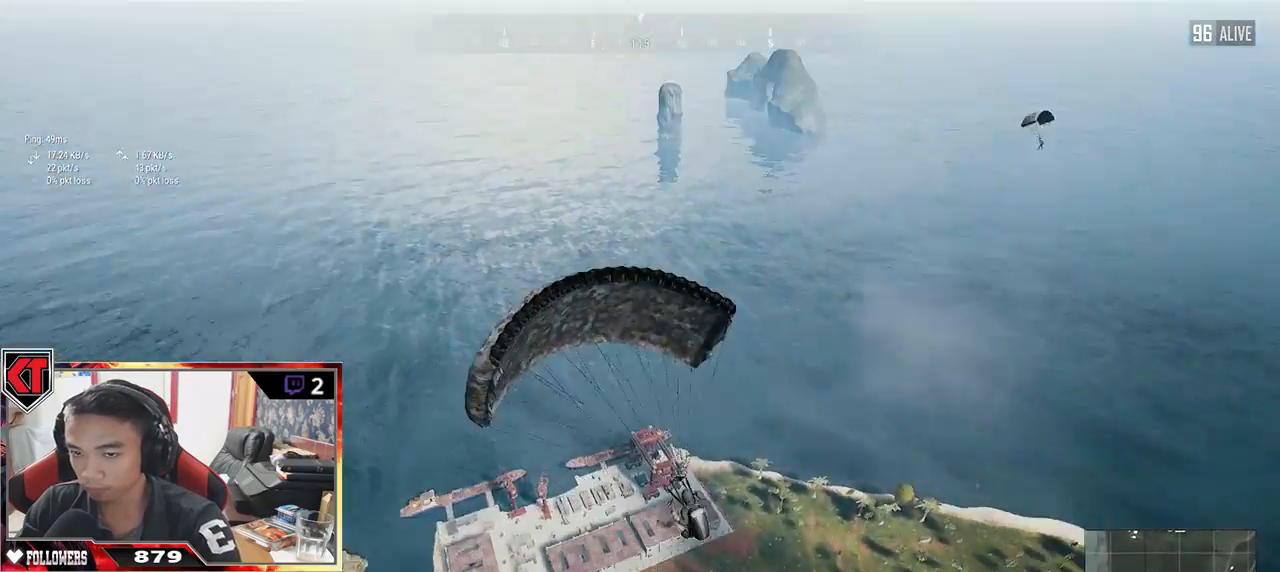
Gameplay with keyboard and mouse; each line is a JSON object with the keys and mouse buttons held at the frame after it. "events" lists presses ("down") and releases ("up") of "a", "c", "ctrl", "d", "e", "f", "q", "r", "s", "shift", "space", "tab", "v", "w", "x", "z", "mouse_left", "mouse_wheel" and "mouse_right" between this image and that frame as [ms after this image, input, new state], when the widget could be followed in between. "mouse_left", "mouse_wheel", "mouse_right" = the "left", "wheel", "right" buttons of the "mouse" list. No other keys are recorded. "wheel" means that the mouse wheel is clicked or scrolled. Mouse movement is not recorded.
{"keys": ["w"], "mouse": [], "events": []}
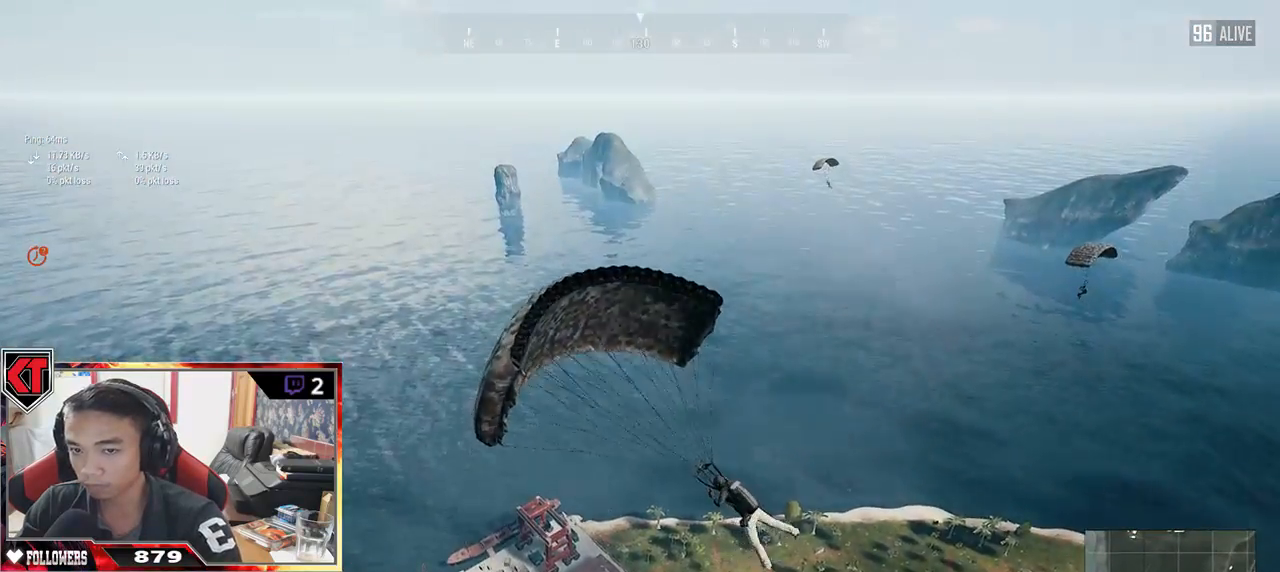
{"keys": ["w"], "mouse": [], "events": []}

■ Exercise details ■
Where images occur in the data above, leave them out and repeat everything else exactly.

■ Answer box ■
Gameplay with keyboard and mouse; each line is a JSON object with the keys and mouse buttons held at the frame after it. "events" lists presses ("down") and releases ("up") of "a", "c", "ctrl", "d", "e", "f", "q", "r", "s", "shift", "space", "tab", "v", "w", "x", "z", "mouse_left", "mouse_wheel" and "mouse_right" between this image and that frame as [ms after this image, input, new state], when the widget could be followed in between. "mouse_left", "mouse_wheel", "mouse_right" = the "left", "wheel", "right" buttons of the "mouse" list. No other keys are recorded. "wheel" means that the mouse wheel is clicked or scrolled. Mouse movement is not recorded.
{"keys": ["w"], "mouse": [], "events": []}
{"keys": ["w"], "mouse": [], "events": []}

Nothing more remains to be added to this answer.